Я спрыгиваю с крыльца, пролезаю сквозь завóрки31 и бегу по дороге вперед, пролетаю кузницу, и вижу, как с горы бежит мама. Последние метры я разгоняюсь и бросаюсь к ней, обнимая и целуя ее в лицо и шею. Почему-то потом всегда, сидя за столом и всматриваясь вдаль, я часто вспоминал эту сцену, проваливаясь в тот миг и в тот день, где я отставлял чашку, слетал с крыльца и бежал, бежал навстречу маме. Эта встреча так запала в сознании, что иногда всплывает не только в памяти, но и в моих сновидениях: я бегу по дороге мимо старинной кузницы, а с горы, широко раскрыв руки, бежит мама…

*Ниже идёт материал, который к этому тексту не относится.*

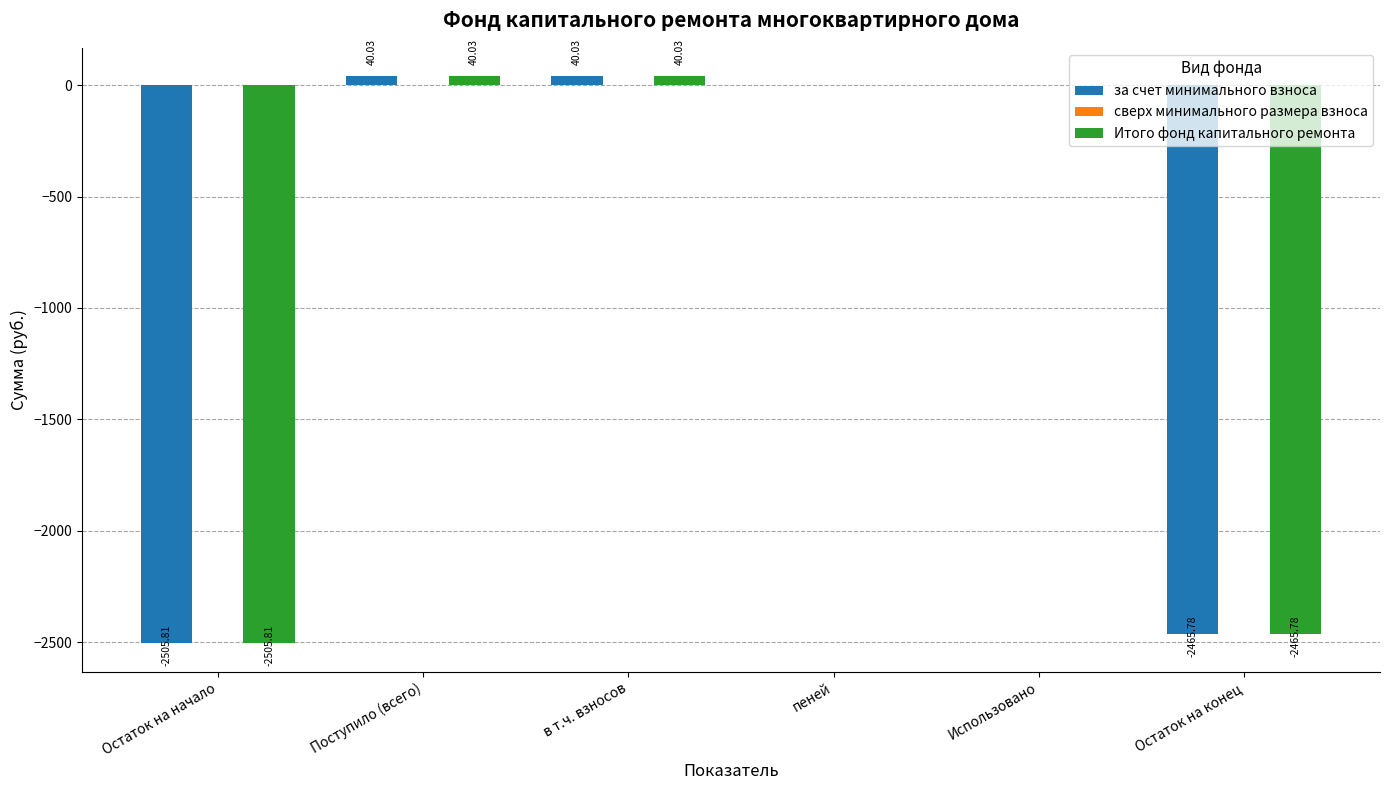

What is the approximate value of за счет минимального взноса at Поступило (всего)?

40.0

В череде приятных и погожих вечеров тот вечер был самым обыкновенным, и он, видимо, таким бы и остался, таяли последние минуты дня перед закатом, когда остывшее золото солнца еще подсвечивает предметы, выкрашивая их в особый, драгоценный цвет. Я гулял по двору близ тетинининого дома, наблюдая, как где-то за завóрками, пасется маленькое стадо овечек, спокойно жующих траву. Ворота в хлев были приоткрыты и приученные животные сами возвращались на ночь в определенное время. Около восьми вечера, идя доить корову, тетя Нина выходила во двор и запирала ворота на засов. Иногда овцы не заходили в хлев, а толпились около двора, не чувствуя времени, и тогда их надо было подзывать, ласково повторяя «баренька, баренька, баренька», и подманивать краюхой хлеба, которую они, толкаясь, наперебой хватали с руки.

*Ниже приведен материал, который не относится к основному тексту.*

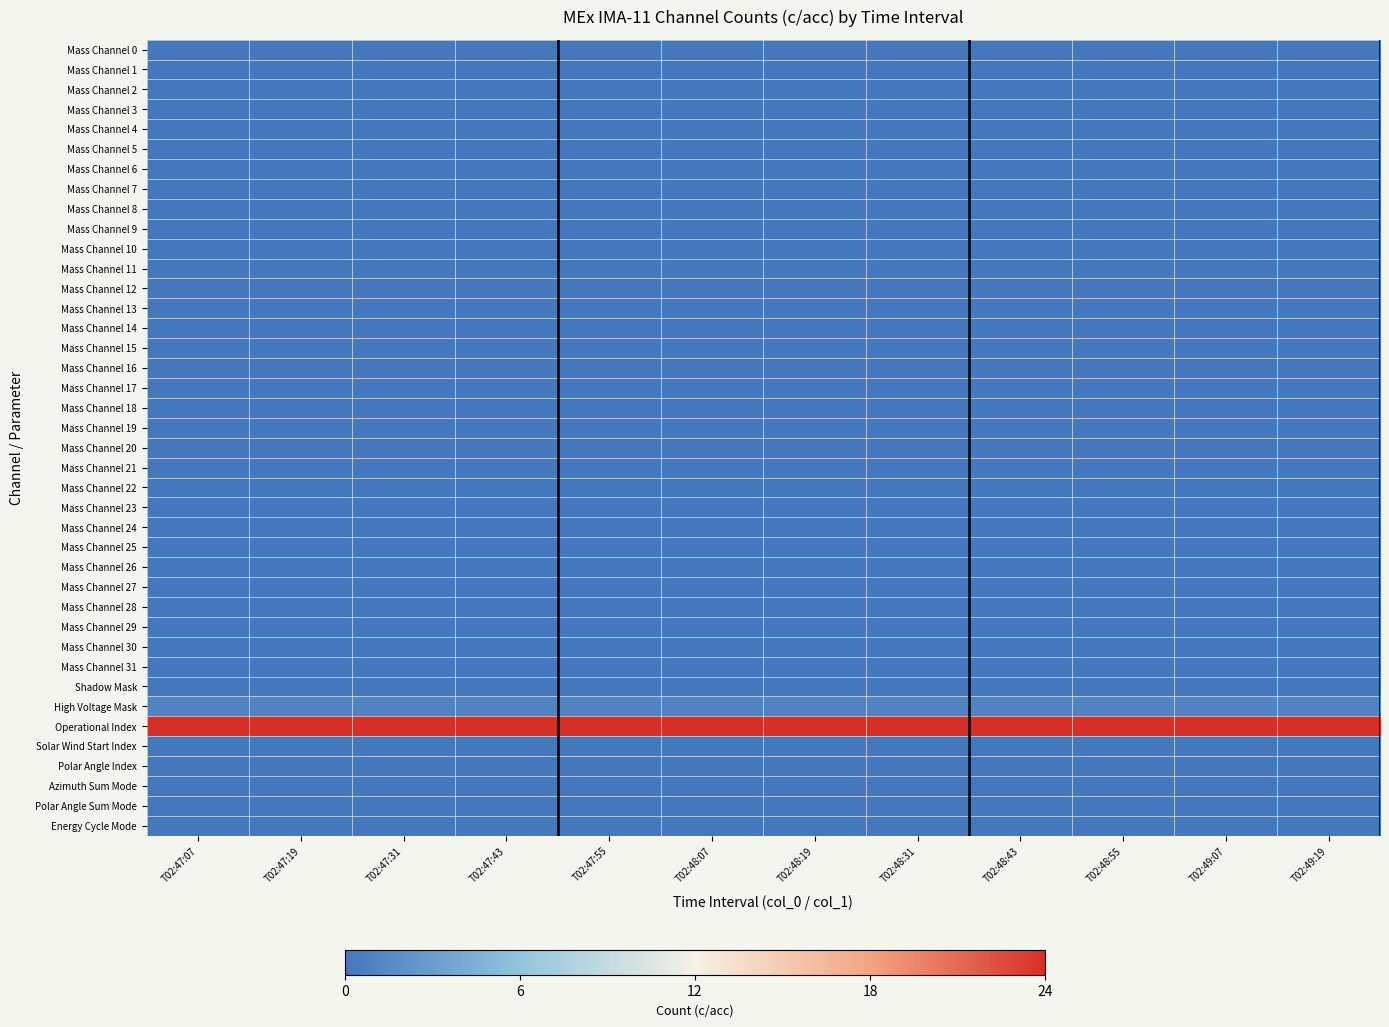

Reading left to right, extract all data points from this chart.

Mass Channel 0: T02:47:07=0	T02:47:19=0	T02:47:31=0	T02:47:43=0	T02:47:55=0	T02:48:07=0	T02:48:19=0	T02:48:31=0	T02:48:43=0	T02:48:55=0	T02:49:07=0	T02:49:19=0
Mass Channel 1: T02:47:07=0	T02:47:19=0	T02:47:31=0	T02:47:43=0	T02:47:55=0	T02:48:07=0	T02:48:19=0	T02:48:31=0	T02:48:43=0	T02:48:55=0	T02:49:07=0	T02:49:19=0
Mass Channel 2: T02:47:07=0	T02:47:19=0	T02:47:31=0	T02:47:43=0	T02:47:55=0	T02:48:07=0	T02:48:19=0	T02:48:31=0	T02:48:43=0	T02:48:55=0	T02:49:07=0	T02:49:19=0
Mass Channel 3: T02:47:07=0	T02:47:19=0	T02:47:31=0	T02:47:43=0	T02:47:55=0	T02:48:07=0	T02:48:19=0	T02:48:31=0	T02:48:43=0	T02:48:55=0	T02:49:07=0	T02:49:19=0
Mass Channel 4: T02:47:07=0	T02:47:19=0	T02:47:31=0	T02:47:43=0	T02:47:55=0	T02:48:07=0	T02:48:19=0	T02:48:31=0	T02:48:43=0	T02:48:55=0	T02:49:07=0	T02:49:19=0
Mass Channel 5: T02:47:07=0	T02:47:19=0	T02:47:31=0	T02:47:43=0	T02:47:55=0	T02:48:07=0	T02:48:19=0	T02:48:31=0	T02:48:43=0	T02:48:55=0	T02:49:07=0	T02:49:19=0
Mass Channel 6: T02:47:07=0	T02:47:19=0	T02:47:31=0	T02:47:43=0	T02:47:55=0	T02:48:07=0	T02:48:19=0	T02:48:31=0	T02:48:43=0	T02:48:55=0	T02:49:07=0	T02:49:19=0
Mass Channel 7: T02:47:07=0	T02:47:19=0	T02:47:31=0	T02:47:43=0	T02:47:55=0	T02:48:07=0	T02:48:19=0	T02:48:31=0	T02:48:43=0	T02:48:55=0	T02:49:07=0	T02:49:19=0
Mass Channel 8: T02:47:07=0	T02:47:19=0	T02:47:31=0	T02:47:43=0	T02:47:55=0	T02:48:07=0	T02:48:19=0	T02:48:31=0	T02:48:43=0	T02:48:55=0	T02:49:07=0	T02:49:19=0
Mass Channel 9: T02:47:07=0	T02:47:19=0	T02:47:31=0	T02:47:43=0	T02:47:55=0	T02:48:07=0	T02:48:19=0	T02:48:31=0	T02:48:43=0	T02:48:55=0	T02:49:07=0	T02:49:19=0
Mass Channel 10: T02:47:07=0	T02:47:19=0	T02:47:31=0	T02:47:43=0	T02:47:55=0	T02:48:07=0	T02:48:19=0	T02:48:31=0	T02:48:43=0	T02:48:55=0	T02:49:07=0	T02:49:19=0
Mass Channel 11: T02:47:07=0	T02:47:19=0	T02:47:31=0	T02:47:43=0	T02:47:55=0	T02:48:07=0	T02:48:19=0	T02:48:31=0	T02:48:43=0	T02:48:55=0	T02:49:07=0	T02:49:19=0
Mass Channel 12: T02:47:07=0	T02:47:19=0	T02:47:31=0	T02:47:43=0	T02:47:55=0	T02:48:07=0	T02:48:19=0	T02:48:31=0	T02:48:43=0	T02:48:55=0	T02:49:07=0	T02:49:19=0
Mass Channel 13: T02:47:07=0	T02:47:19=0	T02:47:31=0	T02:47:43=0	T02:47:55=0	T02:48:07=0	T02:48:19=0	T02:48:31=0	T02:48:43=0	T02:48:55=0	T02:49:07=0	T02:49:19=0
Mass Channel 14: T02:47:07=0	T02:47:19=0	T02:47:31=0	T02:47:43=0	T02:47:55=0	T02:48:07=0	T02:48:19=0	T02:48:31=0	T02:48:43=0	T02:48:55=0	T02:49:07=0	T02:49:19=0
Mass Channel 15: T02:47:07=0	T02:47:19=0	T02:47:31=0	T02:47:43=0	T02:47:55=0	T02:48:07=0	T02:48:19=0	T02:48:31=0	T02:48:43=0	T02:48:55=0	T02:49:07=0	T02:49:19=0
Mass Channel 16: T02:47:07=0	T02:47:19=0	T02:47:31=0	T02:47:43=0	T02:47:55=0	T02:48:07=0	T02:48:19=0	T02:48:31=0	T02:48:43=0	T02:48:55=0	T02:49:07=0	T02:49:19=0
Mass Channel 17: T02:47:07=0	T02:47:19=0	T02:47:31=0	T02:47:43=0	T02:47:55=0	T02:48:07=0	T02:48:19=0	T02:48:31=0	T02:48:43=0	T02:48:55=0	T02:49:07=0	T02:49:19=0
Mass Channel 18: T02:47:07=0	T02:47:19=0	T02:47:31=0	T02:47:43=0	T02:47:55=0	T02:48:07=0	T02:48:19=0	T02:48:31=0	T02:48:43=0	T02:48:55=0	T02:49:07=0	T02:49:19=0
Mass Channel 19: T02:47:07=0	T02:47:19=0	T02:47:31=0	T02:47:43=0	T02:47:55=0	T02:48:07=0	T02:48:19=0	T02:48:31=0	T02:48:43=0	T02:48:55=0	T02:49:07=0	T02:49:19=0
Mass Channel 20: T02:47:07=0	T02:47:19=0	T02:47:31=0	T02:47:43=0	T02:47:55=0	T02:48:07=0	T02:48:19=0	T02:48:31=0	T02:48:43=0	T02:48:55=0	T02:49:07=0	T02:49:19=0
Mass Channel 21: T02:47:07=0	T02:47:19=0	T02:47:31=0	T02:47:43=0	T02:47:55=0	T02:48:07=0	T02:48:19=0	T02:48:31=0	T02:48:43=0	T02:48:55=0	T02:49:07=0	T02:49:19=0
Mass Channel 22: T02:47:07=0	T02:47:19=0	T02:47:31=0	T02:47:43=0	T02:47:55=0	T02:48:07=0	T02:48:19=0	T02:48:31=0	T02:48:43=0	T02:48:55=0	T02:49:07=0	T02:49:19=0
Mass Channel 23: T02:47:07=0	T02:47:19=0	T02:47:31=0	T02:47:43=0	T02:47:55=0	T02:48:07=0	T02:48:19=0	T02:48:31=0	T02:48:43=0	T02:48:55=0	T02:49:07=0	T02:49:19=0
Mass Channel 24: T02:47:07=0	T02:47:19=0	T02:47:31=0	T02:47:43=0	T02:47:55=0	T02:48:07=0	T02:48:19=0	T02:48:31=0	T02:48:43=0	T02:48:55=0	T02:49:07=0	T02:49:19=0
Mass Channel 25: T02:47:07=0	T02:47:19=0	T02:47:31=0	T02:47:43=0	T02:47:55=0	T02:48:07=0	T02:48:19=0	T02:48:31=0	T02:48:43=0	T02:48:55=0	T02:49:07=0	T02:49:19=0
Mass Channel 26: T02:47:07=0	T02:47:19=0	T02:47:31=0	T02:47:43=0	T02:47:55=0	T02:48:07=0	T02:48:19=0	T02:48:31=0	T02:48:43=0	T02:48:55=0	T02:49:07=0	T02:49:19=0
Mass Channel 27: T02:47:07=0	T02:47:19=0	T02:47:31=0	T02:47:43=0	T02:47:55=0	T02:48:07=0	T02:48:19=0	T02:48:31=0	T02:48:43=0	T02:48:55=0	T02:49:07=0	T02:49:19=0
Mass Channel 28: T02:47:07=0	T02:47:19=0	T02:47:31=0	T02:47:43=0	T02:47:55=0	T02:48:07=0	T02:48:19=0	T02:48:31=0	T02:48:43=0	T02:48:55=0	T02:49:07=0	T02:49:19=0
Mass Channel 29: T02:47:07=0	T02:47:19=0	T02:47:31=0	T02:47:43=0	T02:47:55=0	T02:48:07=0	T02:48:19=0	T02:48:31=0	T02:48:43=0	T02:48:55=0	T02:49:07=0	T02:49:19=0
Mass Channel 30: T02:47:07=0	T02:47:19=0	T02:47:31=0	T02:47:43=0	T02:47:55=0	T02:48:07=0	T02:48:19=0	T02:48:31=0	T02:48:43=0	T02:48:55=0	T02:49:07=0	T02:49:19=0
Mass Channel 31: T02:47:07=0	T02:47:19=0	T02:47:31=0	T02:47:43=0	T02:47:55=0	T02:48:07=0	T02:48:19=0	T02:48:31=0	T02:48:43=0	T02:48:55=0	T02:49:07=0	T02:49:19=0
Shadow Mask: T02:47:07=0	T02:47:19=0	T02:47:31=0	T02:47:43=0	T02:47:55=0	T02:48:07=0	T02:48:19=0	T02:48:31=0	T02:48:43=0	T02:48:55=0	T02:49:07=0	T02:49:19=0
High Voltage Mask: T02:47:07=1	T02:47:19=1	T02:47:31=1	T02:47:43=1	T02:47:55=1	T02:48:07=1	T02:48:19=1	T02:48:31=1	T02:48:43=1	T02:48:55=1	T02:49:07=1	T02:49:19=1
Operational Index: T02:47:07=24	T02:47:19=24	T02:47:31=24	T02:47:43=24	T02:47:55=24	T02:48:07=24	T02:48:19=24	T02:48:31=24	T02:48:43=24	T02:48:55=24	T02:49:07=24	T02:49:19=24
Solar Wind Start Index: T02:47:07=0	T02:47:19=0	T02:47:31=0	T02:47:43=0	T02:47:55=0	T02:48:07=0	T02:48:19=0	T02:48:31=0	T02:48:43=0	T02:48:55=0	T02:49:07=0	T02:49:19=0
Polar Angle Index: T02:47:07=0	T02:47:19=0	T02:47:31=0	T02:47:43=0	T02:47:55=0	T02:48:07=0	T02:48:19=0	T02:48:31=0	T02:48:43=0	T02:48:55=0	T02:49:07=0	T02:49:19=0
Azimuth Sum Mode: T02:47:07=0	T02:47:19=0	T02:47:31=0	T02:47:43=0	T02:47:55=0	T02:48:07=0	T02:48:19=0	T02:48:31=0	T02:48:43=0	T02:48:55=0	T02:49:07=0	T02:49:19=0
Polar Angle Sum Mode: T02:47:07=0	T02:47:19=0	T02:47:31=0	T02:47:43=0	T02:47:55=0	T02:48:07=0	T02:48:19=0	T02:48:31=0	T02:48:43=0	T02:48:55=0	T02:49:07=0	T02:49:19=0
Energy Cycle Mode: T02:47:07=0	T02:47:19=0	T02:47:31=0	T02:47:43=0	T02:47:55=0	T02:48:07=0	T02:48:19=0	T02:48:31=0	T02:48:43=0	T02:48:55=0	T02:49:07=0	T02:49:19=0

В тот вечер овцы, слушая внутренний будильник, бойко прибежали в хлев, но с одной из них случилась досадная неприятность. На воротах висела петля, сделанная из проволоки, которую использовали, накидывая на гвоздь, вбитый в поленницу, чтоб в открытом положении ворота не захлопнулись под своей тяжестью или от порыва ветра. То ли устав под конец дня, а может, не заметив, одна из овец сунула голову в отверстие и, подгоняемая другими, продолжила бежать вперед, затянув эту самую петлю у себя на шее. Испугавшись, она стала еще больше дергаться, напрасно пытаясь освободиться. От этих неловких и судорожных движений петля сдавливала ее шею все туже, а бедное животное все резче вырывалось и брыкалось. Поначалу эта история показалась мне забавной, и я с интересом посматривал на то, как она била копытами и пыталась со всем напором скакать вперед, не понимая, что намоталось у нее вокруг шеи. Посмотрев какое-то время, я понял, что ей оттуда не выбраться и, подойдя поближе, попытался ее освободить, но только я протянул к ней руки, как она стала так брыкаться, что я в страхе отскочил.
И тогда случилось то, о чем я долго потом жалел, но чего, будучи ребенком, предусмотреть, конечно, не мог. Я забежал в избу и, увидев Тяпкóва, закричал ему: «Дядя Коля, дядя Коля, там овца запуталась!» Тяпкóв все те дни пил, не просыхая, за всю жизнь я, наверное, ни разу не видел его трезвым, так и в тот день он или похмелялся, или уже выпил. Он устало и долго моргал, сверкая недобрыми глазами, наконец, понял, что произошло, и прям в тапках, качаясь, пошел на двор.